There was music coming from Vinyl Richie's Wiggly World of Records throughout the summer day. At the record store's inaugural music festival last May, boys and girls came and went like cockatiels among the hollers and the beer in the parking lot. At patio tables covered with empty Miller High Life cans, people discussed the day's events. To the left of the outdoor bar, a dunk tank was set up. "Come on! Let all your anger out when you throw it," shouted the shirtless jester derisively, before being plunged into the tub. With the atmosphere a heat-fueled frenzy, the bands started arriving and all hell broke loose.
The quaint, apartment-sized shop is barely visible from its home at 2436 E. Robinson St. It's the kind of place you have to work to find, which is fitting considering the rare, dug-out nature of the merchandise inside.

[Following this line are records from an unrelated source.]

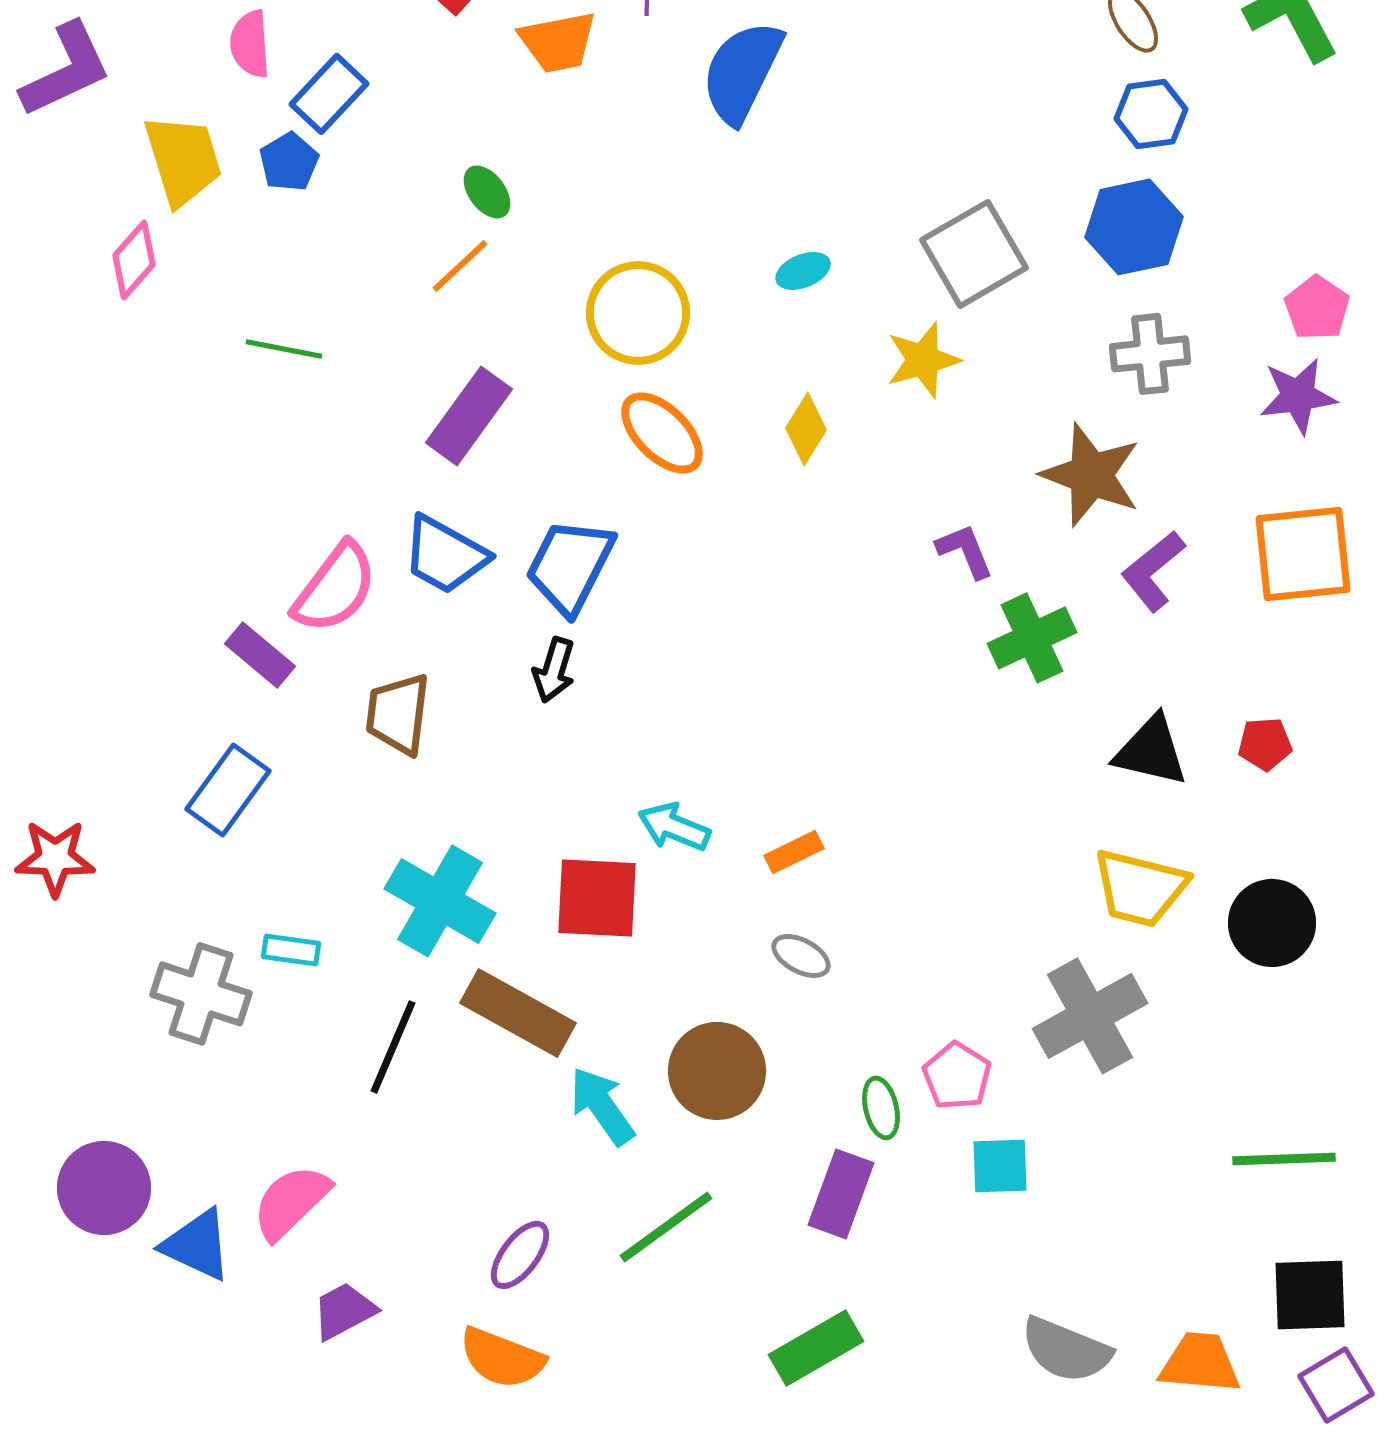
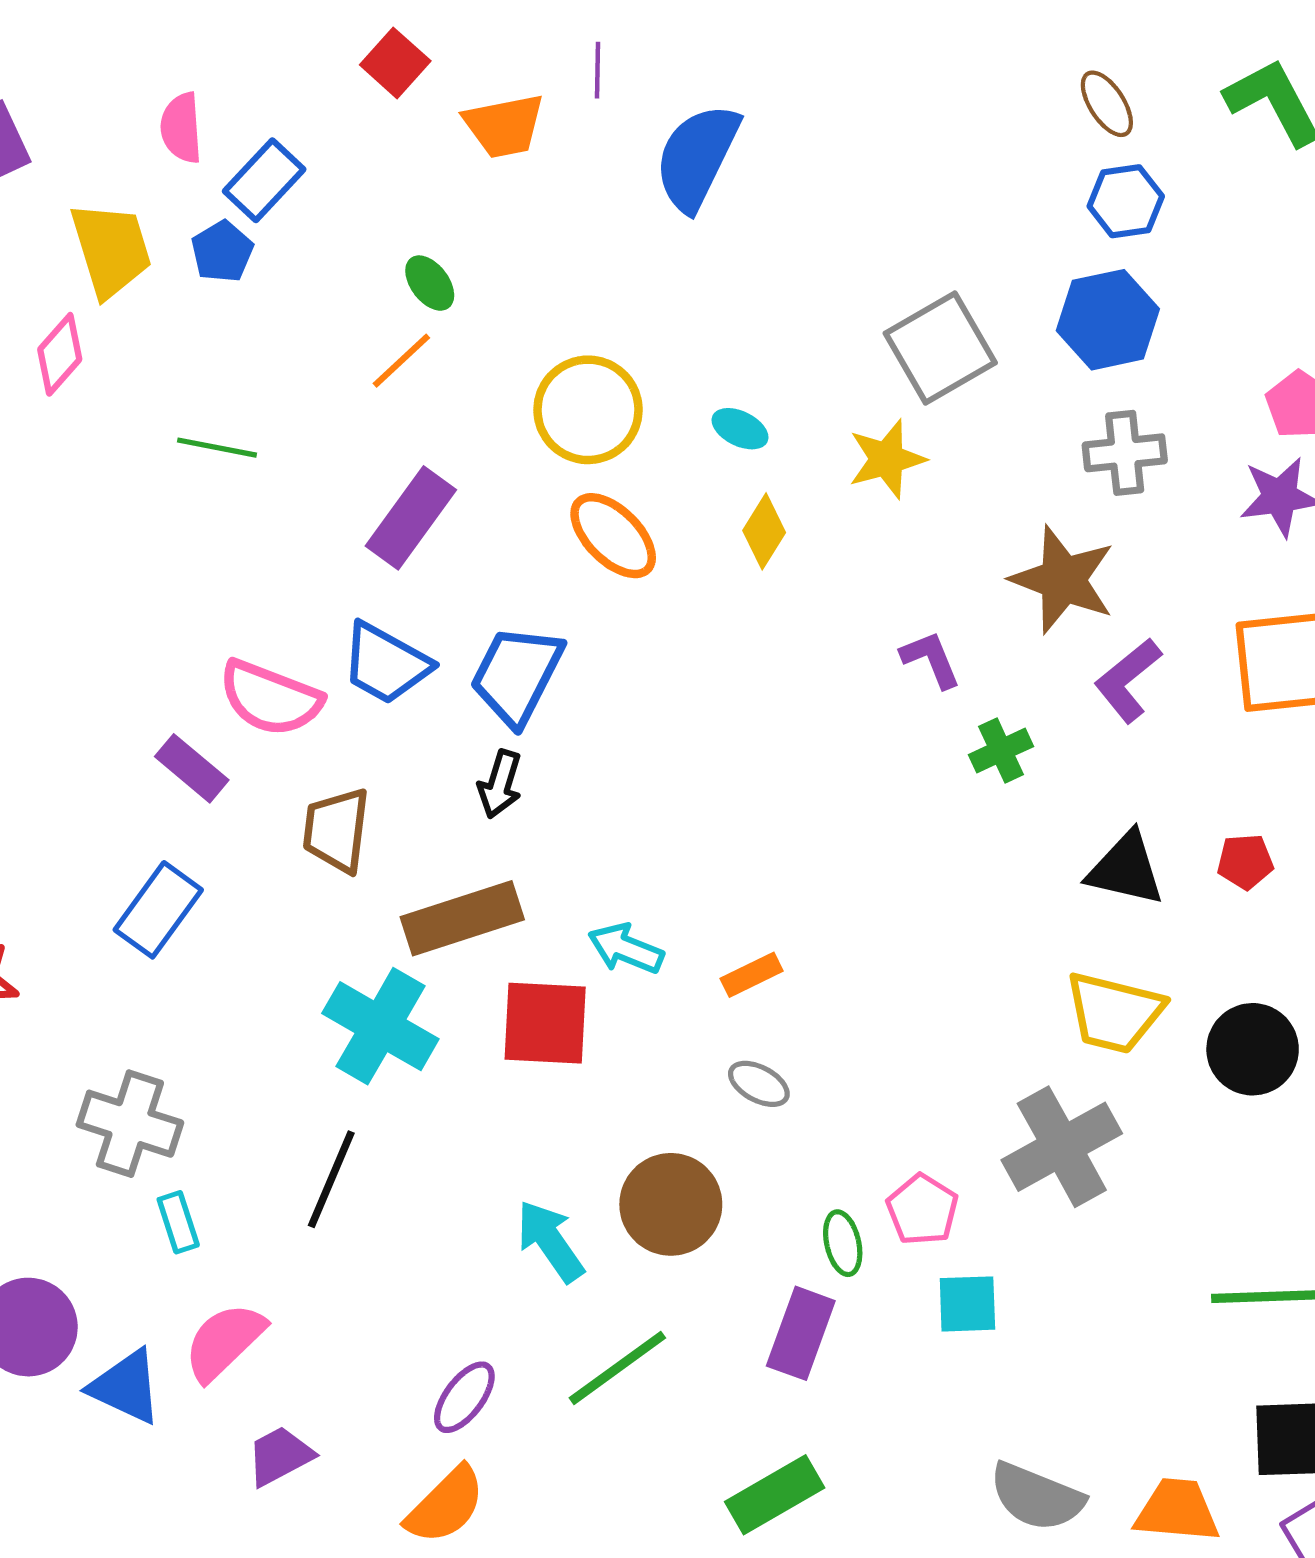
cyan ellipse: (803, 271) -> (740, 429), moved, turned 48
pink semicircle: (335, 588) -> (270, 698), turned 74
green cross: (1032, 638) -> (1001, 751), size x0.7
cyan rectangle: (291, 950) -> (178, 1222), moved, turned 64
brown rectangle: (518, 1013) -> (462, 918), moved, turned -47
orange semicircle: (502, 1358) -> (445, 1505), turned -66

Unlike most record stores, Wiggly World does not separate its albums by genre or some other obsessive-compulsive categorization. "We only sell what we like" is their gruff motto, and they mean it. Co-owned by ubiquitous local underground champion and Floridas Dying label head Rich Evans and his wife, Jeanie (formerly of FD's Jeanie and the Tits), Wiggly World was a necessary outgrowth of the couple's burgeoning inventory: not only the couple of dozen vinyl records issued on Floridas Dying by artists from Florida to France, but also their own quirky collection of mostly obscure music of every variety. It was swallowing them whole, so they formed a plan to turn the clutter into a business.
"Here's the truth," says Evans later that night at a downtown bar. He's joined by the singer for his band Slippery Slopes, Erik Grincewicz, who's wearing a Floridas Dying T-shirt and chugging beer from the pitcher. "I grew up in Miami and moved to Orlando when I was 20. I got a literary degree at UCF while still playing in bands and going on tour. After that I decided to open my own record store because there wasn't any place in town that carried the kind of records I liked. I thought, ‘Well, if nobody is still not into what I'm doing after this, then that's it.'"

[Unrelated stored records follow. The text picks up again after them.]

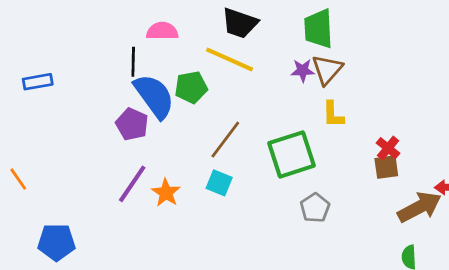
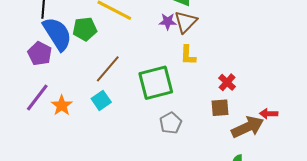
brown square: (386, 167) -> (220, 108), moved
cyan square: (219, 183) -> (101, 100), turned 30

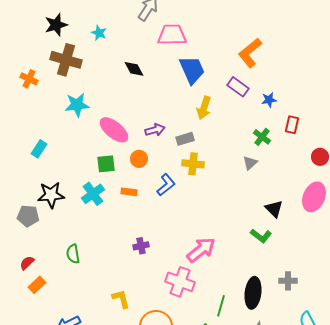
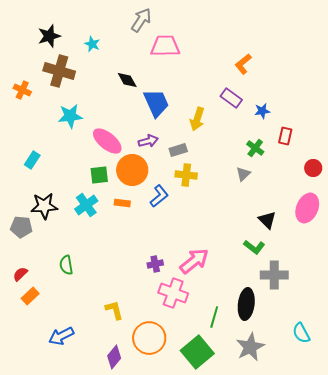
orange L-shape: (250, 53) -> (243, 64), size x0.7
blue trapezoid: (192, 70) -> (156, 103), moved
orange circle: (139, 159) -> (132, 170), size x1.8
purple cross: (141, 246) -> (155, 264), moved
gray cross: (288, 281) -> (274, 275), moved, size x1.5

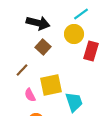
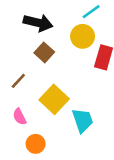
yellow square: (51, 85) -> (54, 99), turned -35
pink semicircle: (30, 95) -> (20, 117), moved

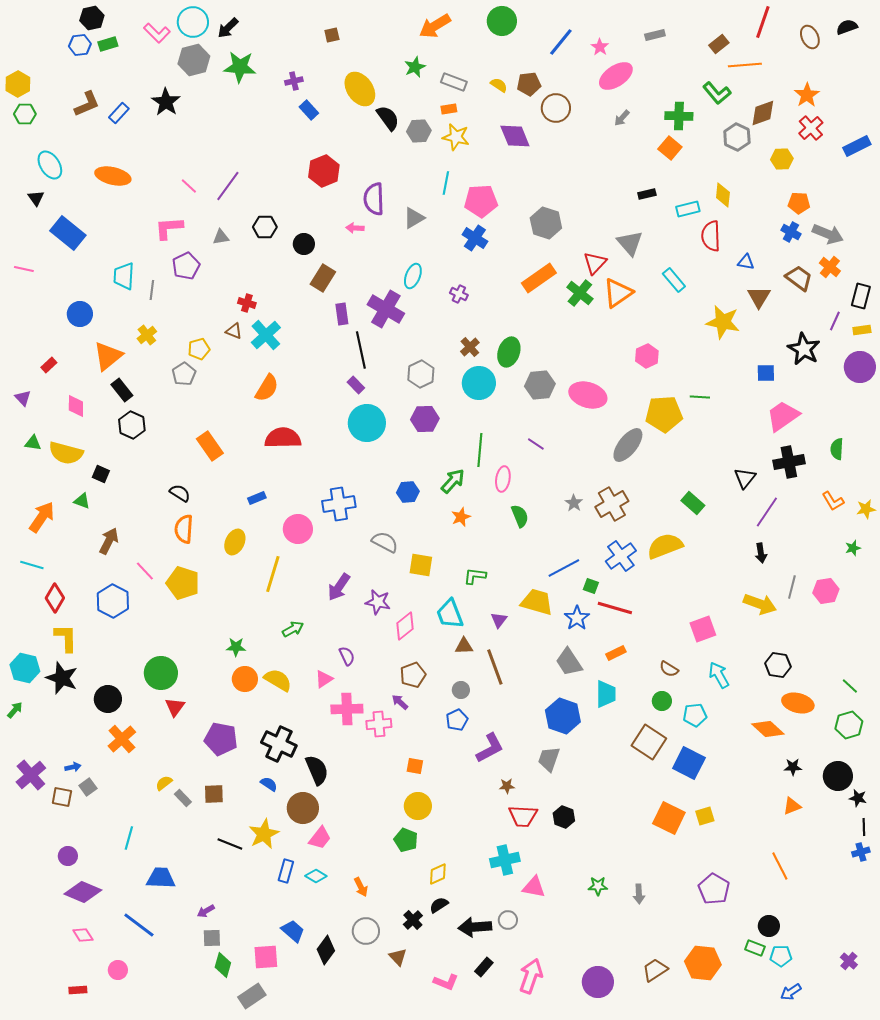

Double negative and all, it's a declaration familiar to anyone who knows Evans and his endearing — and at times aggressive — desire for recognition and participation from Florida's music scene. Like many culture-minded citizens of a city that's long fostered a love-hate relationship with the very idea of culture, Evans occasionally tires of pouring his heart into something that often goes unnoticed.

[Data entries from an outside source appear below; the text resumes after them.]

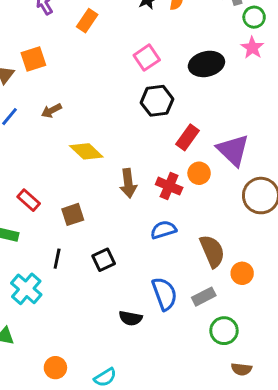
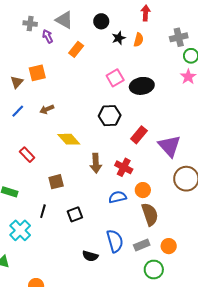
black ellipse: (206, 64) -> (142, 86), moved
black hexagon: (157, 101) -> (110, 116), moved
orange circle: (199, 173) -> (143, 190), moved
red rectangle: (29, 200) -> (27, 155), moved
orange circle: (242, 273) -> (169, 246), moved

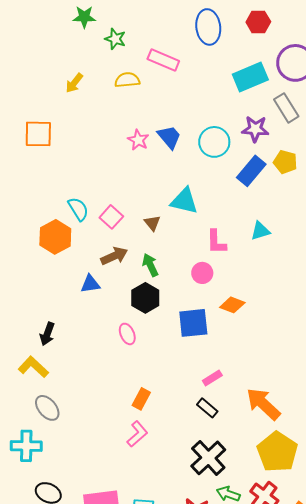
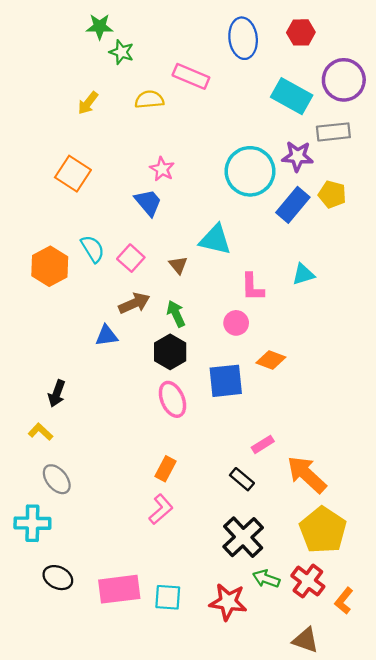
green star: (115, 39) -> (122, 52), moved
cyan rectangle: (250, 77) -> (292, 96), turned 52
gray rectangle: (286, 108) -> (333, 132), turned -64
orange square: (38, 134) -> (73, 174), moved, turned 32
blue trapezoid: (169, 137) -> (148, 203), moved
cyan circle: (214, 142) -> (250, 171), size x1.4
orange hexagon: (55, 237) -> (50, 266), moved
pink ellipse: (127, 334) -> (172, 399), moved, size x1.4
yellow L-shape: (33, 367) -> (41, 432), size x0.7
pink rectangle: (212, 378) -> (263, 444), moved

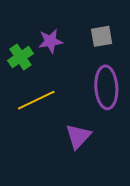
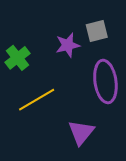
purple star: (51, 41) -> (68, 45), moved

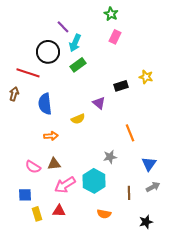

"I first met him when he was playing in a band at Back Booth," says Dan Savage (no relation to the sex columnist), who resembles a scruffy John Belushi. "He and some other guys were rolling on the floor. I remember people pointing and saying, ‘Look at those assholes,' but I thought what they were doing was cool."
I turn to find Evans, but he's sneaked out, gone somewhere in the midnight hour. It's almost a week before I hear from him again.
"I've been trying to catch up on orders from last week," he says via phone. Then, finally, a confession of sorts: "There's been a lot of good shows in Florida lately."
The following Saturday, Evans and I are back at Wiggly World, where he's able to truly relax. He puts on some records — Royal Trux's Twin Infinitives, Flipper's debut album, Generic. In preparation for meeting with the notoriously fastidious-eared tastemaker, I bring my copy of Lou Reed's Coney Island Baby. Evans is characteristically unimpressed. Considering Evans is the man responsible for introducing Orlando to acts as diverse as Garbo's Daughter, Pink Reason and Miami's Tornadoes-meets-Rolling Stones garage rockers Jacuzzi Boys — whose next full-length will be released by Floridas Dying — he has earned his shrugging indifference.
Eventually, he closes his eyes and fades out like a fluorescent light radiating for the last time. "Richie?" No answer. When he opens his eyes again, he only comes back to life enough to weigh in on the music.